Leonardo Boff
Teólogo, filósofo e escritor
Adital
Quem leu meu artigo anterior O antropoceno: uma nova era geológica deve ter ficado desolado. E com razão, pois, quis
intencionalmente provocar tal sentimento. Com efeito, a visão de mundo
imperante, mecanicista, utilitarista, antropocêntrica e sem respeito pela Mãe
Terra e pelos limites de seus ecossistemas só pode levar a um impasse perigoso:
liquidar com as condições ecológicas que nos permitem manter nossa civilização
e a vida humana neste esplendoroso Planeta.
Mas, como tudo tem dois lados,
vejamos o lado promissor da atual crise: o alvorecer de uma nova era, a do
Ecozóico. Esta expressão foi sugerida por um dos maiores astrofísicos atuais,
diretor do Centro para a História do Universo, do Instituto de Estudos
Integrais da Califórnia: Brian Swimme.
Que significa a Era do Ecozóico?
Significa colocar o ecológico como a realidade central a partir da qual se
organizam as demais atividades humanas, principalmente a econômica, de sorte
que se preserve o capital natural e se atenda as necessidades de toda a
comunidade vida presente e futura. Disso resulta um equilíbrio em nossas
relações para com a natureza e a sociedade no sentido da sinergia e da mútua
pertença deixando aberto o caminho para frente.
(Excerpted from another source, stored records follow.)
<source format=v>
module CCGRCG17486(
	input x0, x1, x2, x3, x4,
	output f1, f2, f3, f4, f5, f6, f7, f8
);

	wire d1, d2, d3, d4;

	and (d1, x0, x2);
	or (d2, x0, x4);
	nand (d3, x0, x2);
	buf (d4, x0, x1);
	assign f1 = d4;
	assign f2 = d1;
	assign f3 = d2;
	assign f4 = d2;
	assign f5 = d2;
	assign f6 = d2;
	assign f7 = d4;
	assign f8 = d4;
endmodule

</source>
Vivíamos sob o mito do progresso.
Mas este foi entendido de forma distorcida como controle humano sobre o mundo
não-humano para termos um PIB cada vez maior. A forma correta é entender o
progresso em sintonia com a natureza e sendo medido pelo funcionamento integral
da comunidade terrestre. O Produto Interno Bruto não pode ser feito à custa do
Produto Terrestre Bruto. Aqui está o nosso pecado original.
Esquecemos que estamos dentro de um
processo único e universal a cosmogênese diverso, complexo e ascendente. Das
energias primordiais chegamos à matéria, da matéria à vida e da vida à
consciência e da consciência à mundialização. O ser humano é a parte consciente
e inteligente deste processo. É um evento acontecido no universo, em nossa
galáxia, em nosso sistema solar, em nosso Planeta e nos nossos dias.
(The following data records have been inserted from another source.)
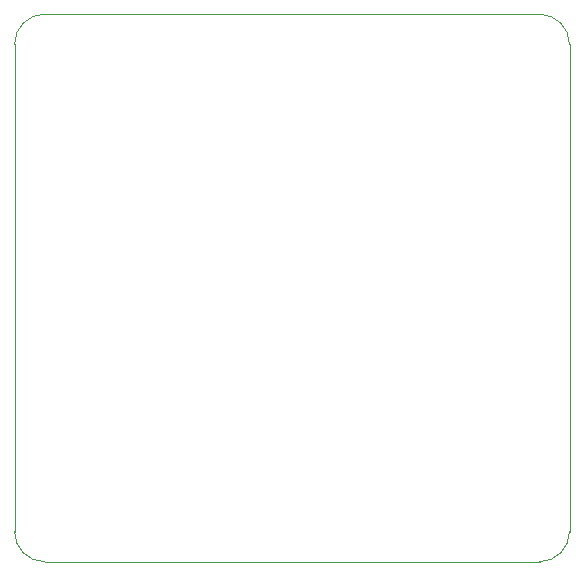
<source format=gbr>
%TF.GenerationSoftware,KiCad,Pcbnew,7.0.2*%
%TF.CreationDate,2023-04-22T16:22:17+02:00*%
%TF.ProjectId,Button_matrix,42757474-6f6e-45f6-9d61-747269782e6b,rev?*%
%TF.SameCoordinates,Original*%
%TF.FileFunction,Profile,NP*%
%FSLAX46Y46*%
G04 Gerber Fmt 4.6, Leading zero omitted, Abs format (unit mm)*
G04 Created by KiCad (PCBNEW 7.0.2) date 2023-04-22 16:22:17*
%MOMM*%
%LPD*%
G01*
G04 APERTURE LIST*
%TA.AperFunction,Profile*%
%ADD10C,0.100000*%
%TD*%
G04 APERTURE END LIST*
D10*
X69850000Y-90170000D02*
G75*
G03*
X72390000Y-92710000I2540000J0D01*
G01*
X116840000Y-48895000D02*
G75*
G03*
X114300000Y-46355000I-2540000J0D01*
G01*
X72390000Y-92710000D02*
X114300000Y-92710000D01*
X114300000Y-46355000D02*
X72390000Y-46355000D01*
X114300000Y-92710000D02*
G75*
G03*
X116840000Y-90170000I0J2540000D01*
G01*
X72390000Y-46355000D02*
G75*
G03*
X69850000Y-48895000I0J-2540000D01*
G01*
X116840000Y-48895000D02*
X116840000Y-90170000D01*
X69850000Y-48895000D02*
X69850000Y-90170000D01*
M02*

</source>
A premissa central do Ecozóico é
entender o universo enquanto conjunto das redes de relações de todos com todos.
Nós humanos, somos essencialmente, seres de intrincadíssimas relações. E entender
a Terra com um superorganismo vivo que se autorregula e que continuamente se
renova. Dada a investida produtivista e consumista dos humanos, este organismo
está ficando doente e incapaz de "digerir todos os elementos tóxicos que
produzimos nos últimos séculos. Pelo fato de ser um organismo, não pode
sobreviver em fragmentos mas na sua integralidade. Nosso desafio atual é manter
a integridade e a vitalidade da Terra. O bem-estar da Terra é o nosso
bem-estar.
Mas o objetivo imediato do Ecozóico
não é simplesmente diminuir a devastação em curso, senão alterar o estado de
consciência, responsável por esta devastação. Quando surgiu o cenozóico (a
nossa era há 66 milhões de anos) o ser humano não teve influência nenhuma nele.
Agora no Ecozóico, muita coisa passa por nossas decisões: se preservamos uma
espécie ou um ecossistema ou os condenamos ao desaparecimento. Nós copilotamos
o processo evolucionário.
Positivamente, o que a era ecozóica
visa, no fim das contas, é alinhar as atividades humanas com as outras forças
operantes em todo o Planeta e no Universo, para que um equilíbrio criativo seja
alcançado e assim podermos garantir um futuro comum. Isso implica outro modo de
imaginar, de produzir, de consumir e de dar significado à nossa passagem por
este mundo. Esse significado não nos vem da economia, mas do sentimento do
sagrado face ao mistério do universo e de nossa própria existência. Isto é a
espiritualidade.
Mais e mais pessoas estão se
incorporando à era ecozóica. Ela, como se depreende, está cheia de promessas.
Abre-nos uma janela para um futuro de vida e de alegria. Precisamos fazer uma
convocação geral para que ela seja generalizada em todos os âmbitos e plasme a
nova consciência.
[Leonardo Boff é autor de Cuidar da
Terra - Proteger a vida. Record, 2010].